▶ About this task
All lines from the opening of the data to the line containing "eszközzé silányították az" must be returned unchanged, and only those lines.

▶ Records provided
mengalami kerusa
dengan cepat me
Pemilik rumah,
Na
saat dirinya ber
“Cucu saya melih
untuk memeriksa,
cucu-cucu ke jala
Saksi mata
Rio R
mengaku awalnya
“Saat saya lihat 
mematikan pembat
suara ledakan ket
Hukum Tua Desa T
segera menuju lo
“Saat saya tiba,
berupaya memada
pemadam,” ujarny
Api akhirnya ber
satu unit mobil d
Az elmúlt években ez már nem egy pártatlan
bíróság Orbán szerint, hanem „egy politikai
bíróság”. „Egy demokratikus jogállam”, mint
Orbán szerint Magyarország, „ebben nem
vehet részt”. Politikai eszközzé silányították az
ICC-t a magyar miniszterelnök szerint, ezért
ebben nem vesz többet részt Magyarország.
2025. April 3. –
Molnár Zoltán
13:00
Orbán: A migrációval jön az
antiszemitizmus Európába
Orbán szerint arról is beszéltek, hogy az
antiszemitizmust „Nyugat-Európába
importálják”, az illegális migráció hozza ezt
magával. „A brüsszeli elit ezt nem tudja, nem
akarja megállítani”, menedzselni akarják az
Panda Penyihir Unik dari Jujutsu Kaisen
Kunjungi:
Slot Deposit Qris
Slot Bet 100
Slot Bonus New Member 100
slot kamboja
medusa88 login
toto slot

▶ Written response
mengalami kerusa
dengan cepat me
Pemilik rumah,
Na
saat dirinya ber
“Cucu saya melih
untuk memeriksa,
cucu-cucu ke jala
Saksi mata
Rio R
mengaku awalnya
“Saat saya lihat 
mematikan pembat
suara ledakan ket
Hukum Tua Desa T
segera menuju lo
“Saat saya tiba,
berupaya memada
pemadam,” ujarny
Api akhirnya ber
satu unit mobil d
Az elmúlt években ez már nem egy pártatlan
bíróság Orbán szerint, hanem „egy politikai
bíróság”. „Egy demokratikus jogállam”, mint
Orbán szerint Magyarország, „ebben nem
vehet részt”. Politikai eszközzé silányították az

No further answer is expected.